I have a DDR2 Controller ASIC rtl, which i need to put on FPGA and validate it. The problem is, i am not able to get this controller run on more than 50-60 Mhz on Virtex4 FPGA. Now, as everyone says minimum clock frequency for DDR2 devices is 100Mhz, i am simply not able to get DDR2 interface working on FPGA.
I want to know if the DDR2 Devices can work on the clock frequencies which are much lower than 100Mhz. Has anyone tried it and got any success?
This probably isn't very helpful, as I guess Amit is using the FPGA for ASIC prototyping and therefore his RTL will be targeted at the ASIC and will be poorly optimised for FPGA.

* EXERCISE DESCRIPTION
Write what comes next in the forum thread about running a DDR2 controller on a Virtex4 FPGA, picking up after its last reply. The material after this thread is not needed for anything here.

* STORED DATA
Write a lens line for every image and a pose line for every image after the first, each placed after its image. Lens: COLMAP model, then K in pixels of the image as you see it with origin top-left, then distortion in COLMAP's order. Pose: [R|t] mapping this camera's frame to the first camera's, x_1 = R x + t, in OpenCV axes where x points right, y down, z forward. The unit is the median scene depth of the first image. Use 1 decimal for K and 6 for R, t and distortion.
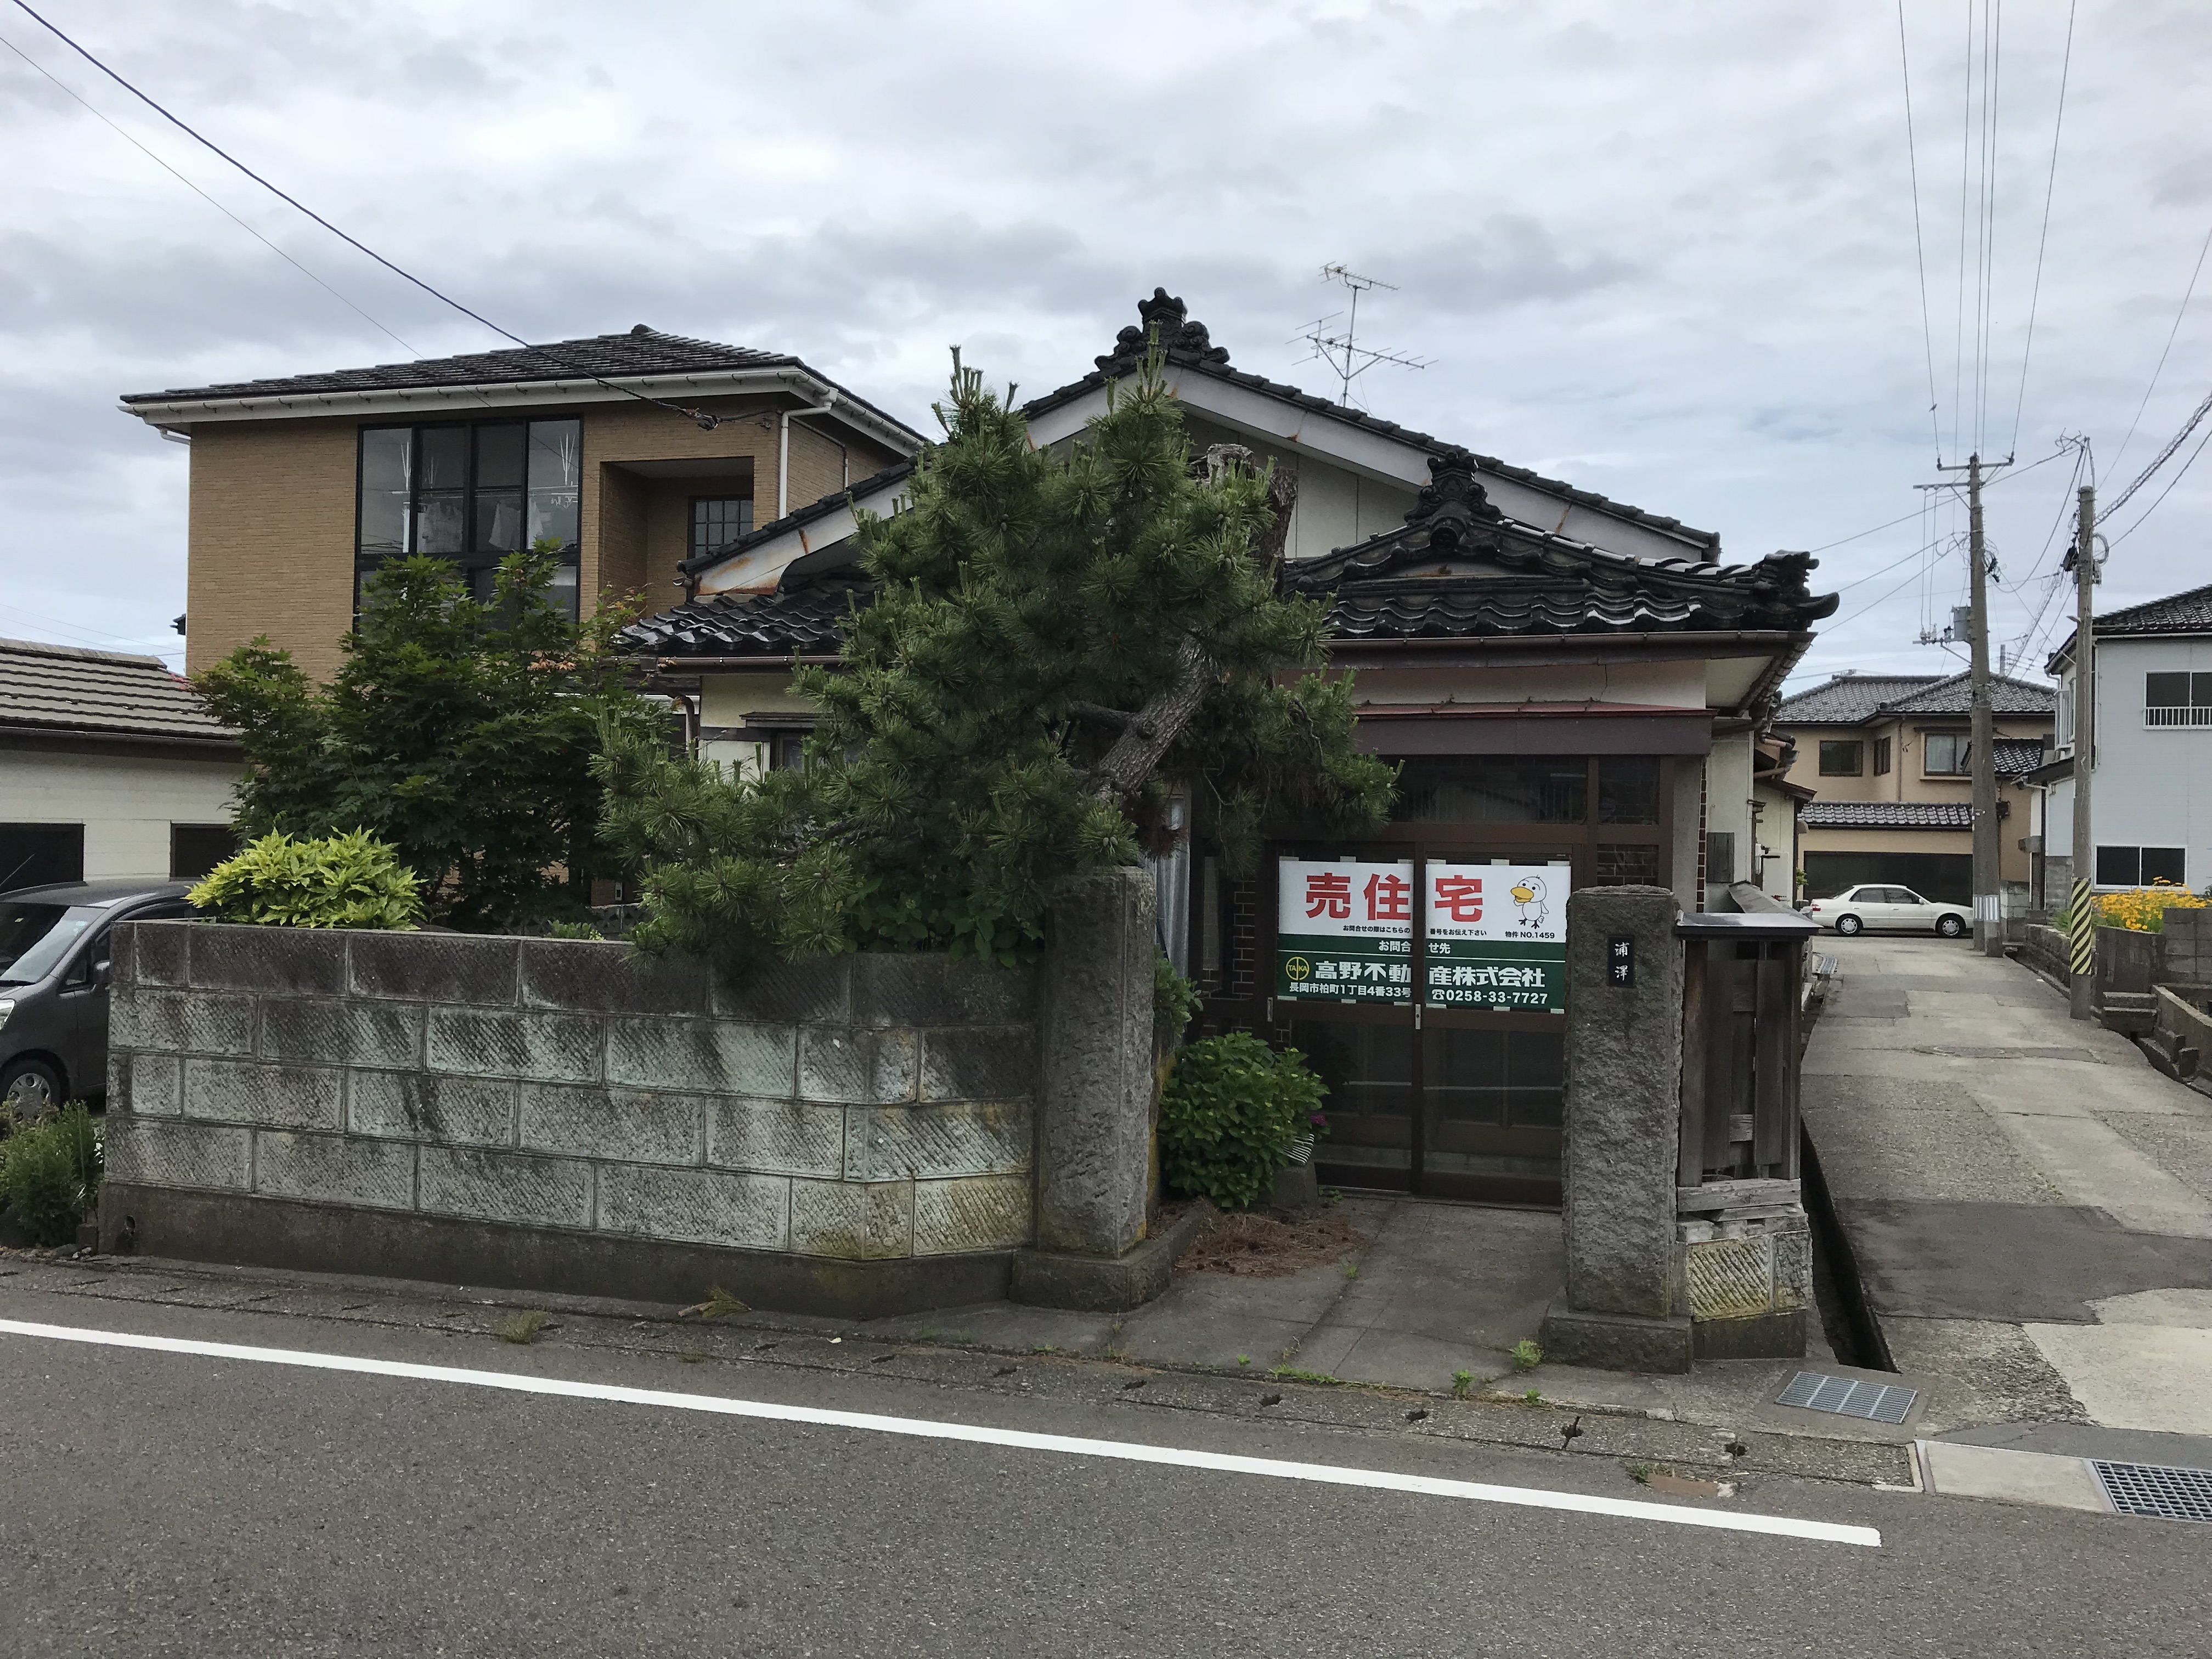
lens RADIAL K [[1834.1, 0, 1082.4], [0, 1834.1, 847.4], [0, 0, 1]] dist [0.036244, -0.046718]
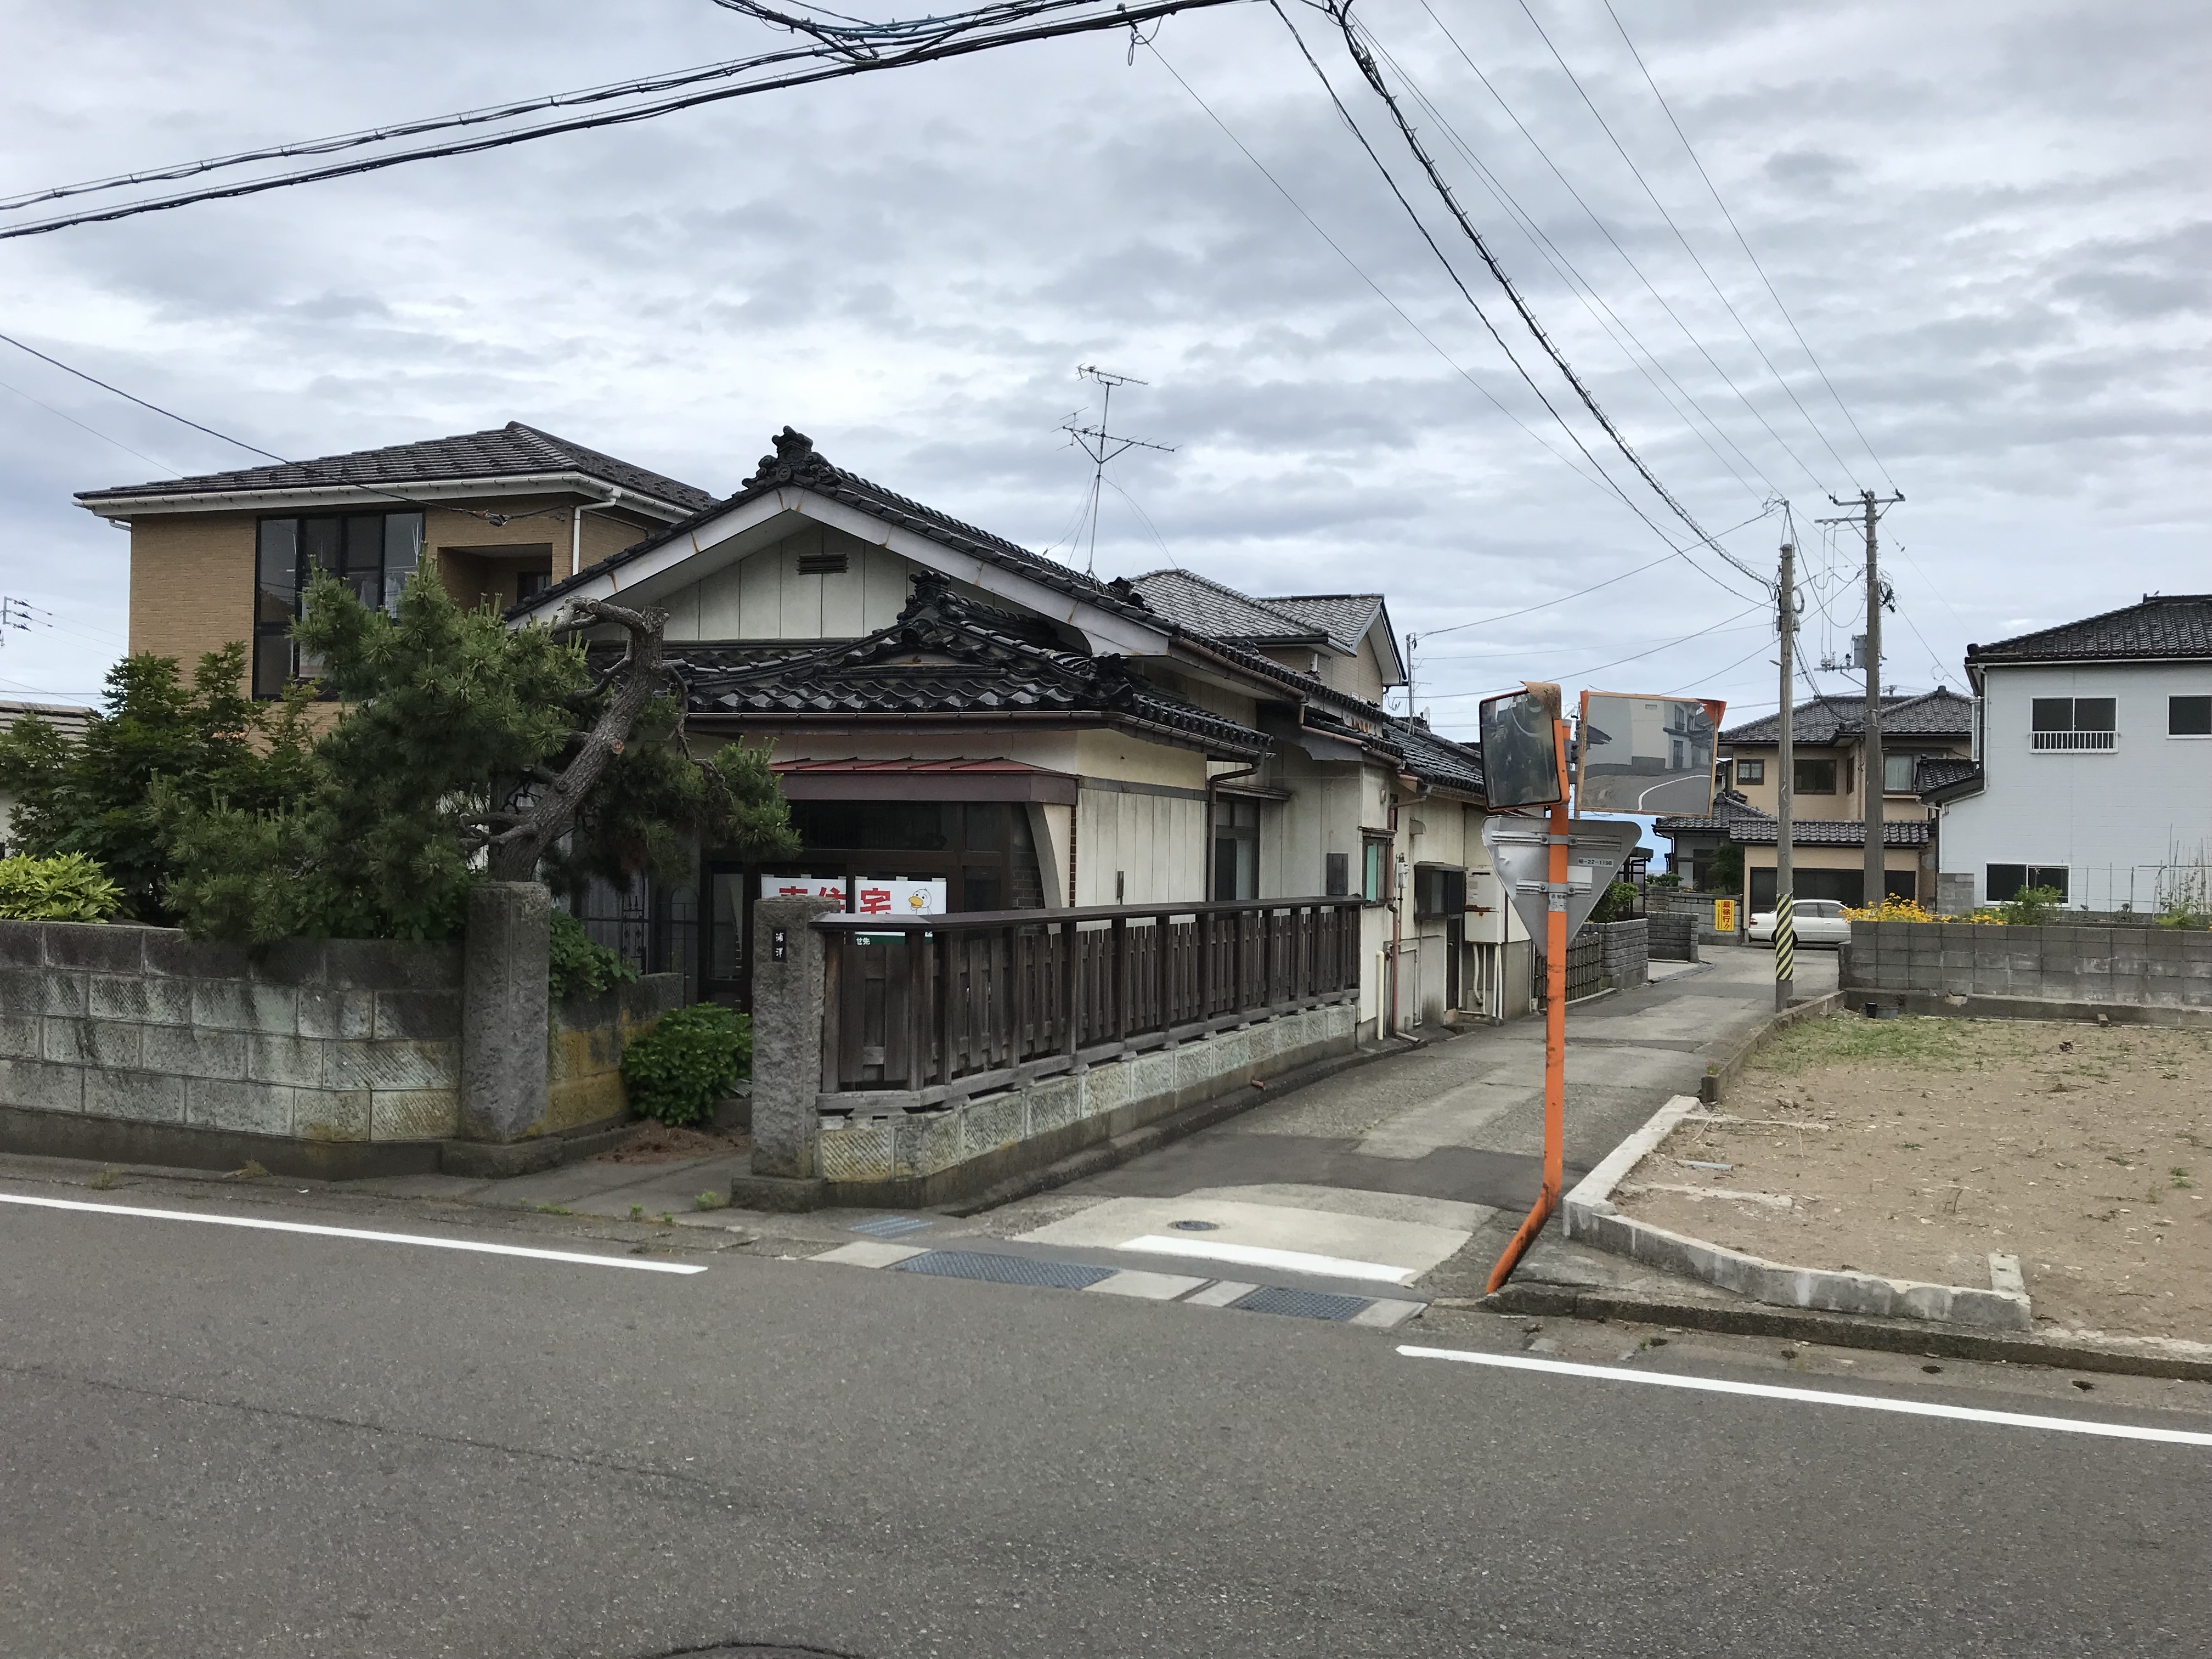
lens RADIAL K [[1834.1, 0, 1060.8], [0, 1834.1, 866.2], [0, 0, 1]] dist [0.036244, -0.046718]
pose [[0.997317, 0.004098, -0.073083, 0.445199], [-0.003810, 0.999984, 0.004075, -0.007572], [0.073099, -0.003786, 0.997318, -0.351991]]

* REPLY TO THE EXERCISE
The maximum clock frequency for DDR2 SDRAMs is quite aggressively specified, as Amit says. I have to say that my own knee-jerk reaction would be simply to try it; I'd be amazed if the DDR2's internal clock generators could not cope with a clock that's slower than nominal by a factor of 4. But they have hideously complicated internal clock re-timing circuits, so maybe it would indeed all go horribly wrong. Does anyone know for sure? Micron's data sheet and Verilog model both enforce an 8ns maximum clock period on all their current (>=200MHz) DDR2 parts.
Is there a memory expert in the house? :-)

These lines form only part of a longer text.